2011年7月24日日曜日

ライブの当たり外れ

 友人を伴って帰省した息子の接待と、ぴったりスケジュールが重なった近隣の町内会夏祭りイベントへの出演とに忙殺された2日間だった。
 諸事情で4時間ほどしか眠らぬまま、午前中から慌ただしくライブ会場へと向かう。場所は徒歩20分ほどの近隣公園だが、機材の関係で車で出かけた。

 会場ではすでに音楽仲間のチロリンさんがスタンバイして待っていてくれた。実はこの日はチロリンさんが所属する町内会のお祭りで、二人で臨時ユニットを組んで歌う予定だった。ところが、10日ほど前にチロリンさんが持病の腰痛を悪化させ、歩くのもやっとの状態。ギターの音合わせは不可能となり、やむなく私のソロステージとしてやることになった。
 結局、チロリンさんは今週手術をするらしい。私と同い年だが、ご両親の介護と町内会の世話役、経営する介護施設の仕事などが重なり、身体のあちこちに軋みが出ているようだ。全く人事ではない。


 いつもふれているように、お祭りイベント系ライブは苦手。なにせ「叙情歌シンガー」と自らうたっているのだ。酒を伴うドンチャン系イベントは、どのような形でも気持ちが先に引いてしまう。
 しかし、非常事態なので、そんなことは言っていられない。かねてから準備したプログラムを基本に、一人で30分を歌い切る覚悟を決めた。
 11時過ぎからPAのチェックをかねてマイクテストを行う。まだ町内の人は集まっていず、回りは関係者だけだが、なぜかこのマイクテストの評判がよく、つい調子に乗って5曲ほどを歌ってしまう。
(あとで考えてみたら、準備段階なのでアルコールはなく、聴いてくれる条件が整っていた)
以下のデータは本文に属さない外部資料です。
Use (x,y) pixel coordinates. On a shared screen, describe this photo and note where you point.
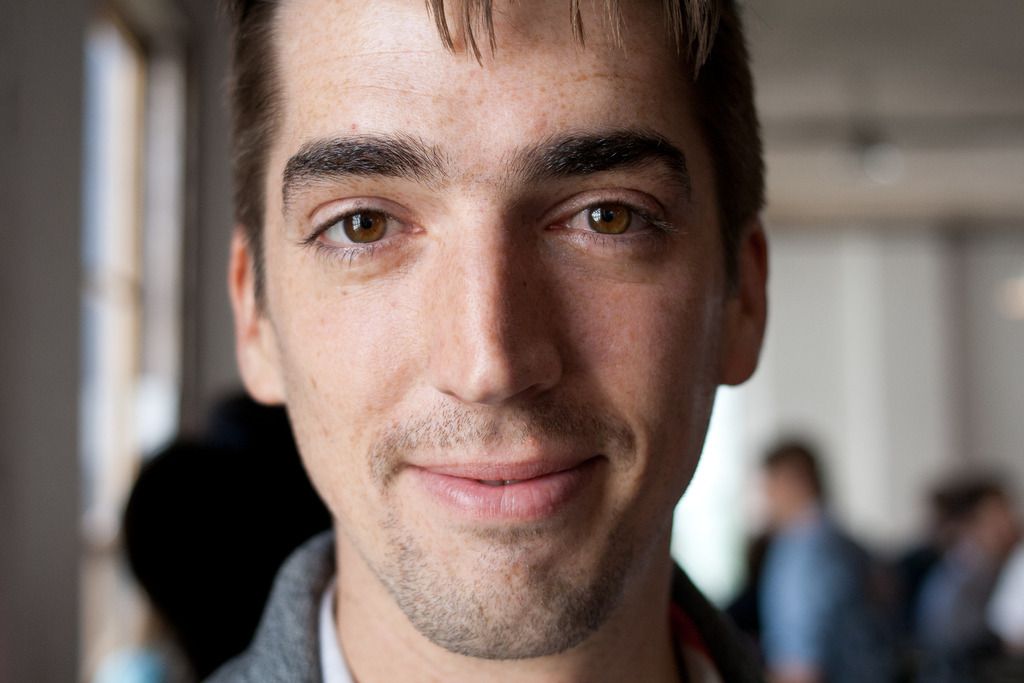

 12時から祭りは始まり、屋台での飲食をしつつ、12時45分からイベント開始。最初は町内の子供太鼓だったが、この種の鳴り物はお祭り系イベントには強く、音を聞きつけて集まってくる人も結構いた。聴き手はざっと150人ほど。盛況である。


 太鼓は15分間で終わり、すぐに私がステージに載る。スタンバイは完全に済ませてあったので、1時過ぎからライブは始まった。
 この日のセットリストは、好評だった先日の障がい者施設イベントでの構成を基本にし、30分で以下の8曲を歌った。
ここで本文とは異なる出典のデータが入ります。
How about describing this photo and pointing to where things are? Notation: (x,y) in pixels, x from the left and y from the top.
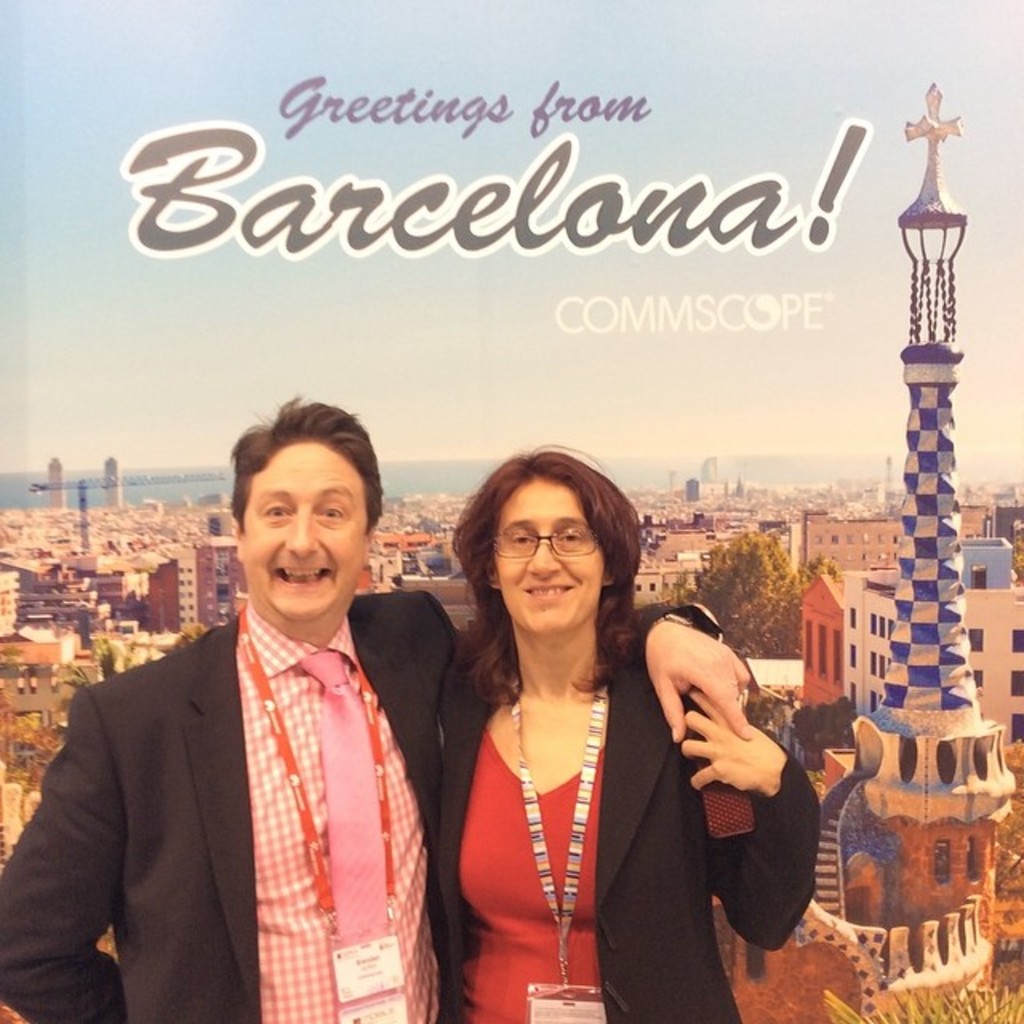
At the left side of the image (187,824) there is a man (187,824) with black jacket (221,717), pink and white checks shirt (309,765) and a pink tie (330,796) is standing. Beside him there is a lady (659,809) with black jacket (610,768) and red top (513,878) is standing. Behind them there is a poster (773,588) with buildings (60,510), poles (953,335) and trees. At the top of the poster (402,88) there is something written on it.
「上を向いて歩こう」 「涙そうそう」「手のひらを太陽に」「北の旅人」(南こうせつ) 「ソーラン節」「さくら」(直太朗)「ピクニック」「真珠貝の歌」

 結論から書けば、不満の残る手応えのないライブだった。子供太鼓の派手なパフォーマンスに「食われた」面もあっただろう。太鼓終了を潮に、開始1時間で飲食の終わった聴き手が、かなり席を立ってしまったこともある。
 そんな悪条件下でも聴き手を場に引き止める魅力が私にあればよかったが、それは無理な相談だった。
 歌っていて手応えを感じたのは、「上を向いて歩こう」「北の旅人」 「ソーラン節」くらい。特に後半が冗漫に陥ってしまった印象だ。
 見かねてチロリンさんが最後の3曲にアドリブでリード伴奏をつけてくれた。(予備ギターの用意はあった)おかげでいい感じで歌えたが、それが聴き手に伝わっていたかどうかは、はなはだ疑問。歌い手だけが気持ちよくなっても、ライブとしては全く意味がない。
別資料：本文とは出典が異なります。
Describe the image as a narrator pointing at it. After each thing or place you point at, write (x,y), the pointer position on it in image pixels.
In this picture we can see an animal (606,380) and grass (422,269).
 そんな中、叙情系フォークの「北の旅人」は本番でもマイクテストでも手応えを感じた。おそらくいまの自分に合っている歌なのだろう。
 反面、先日の障がい者施設で好評だった「涙そうそう」はノレンに腕押し。全く歌は場によってコロコロと評価が変わる。だからライブは面白く、そして難しいのだが。

 当てたり外したりがライブの定めだ。ずっと「当たり」のライブなど、プロでもあり得ないこと。冷静な自己分析なくして、成長など望めない。
 最近「当たり」が続き、ともすれば増長し、「勘違い」しそうになっていた自分をいましめる、よいクスリとなったステージであった。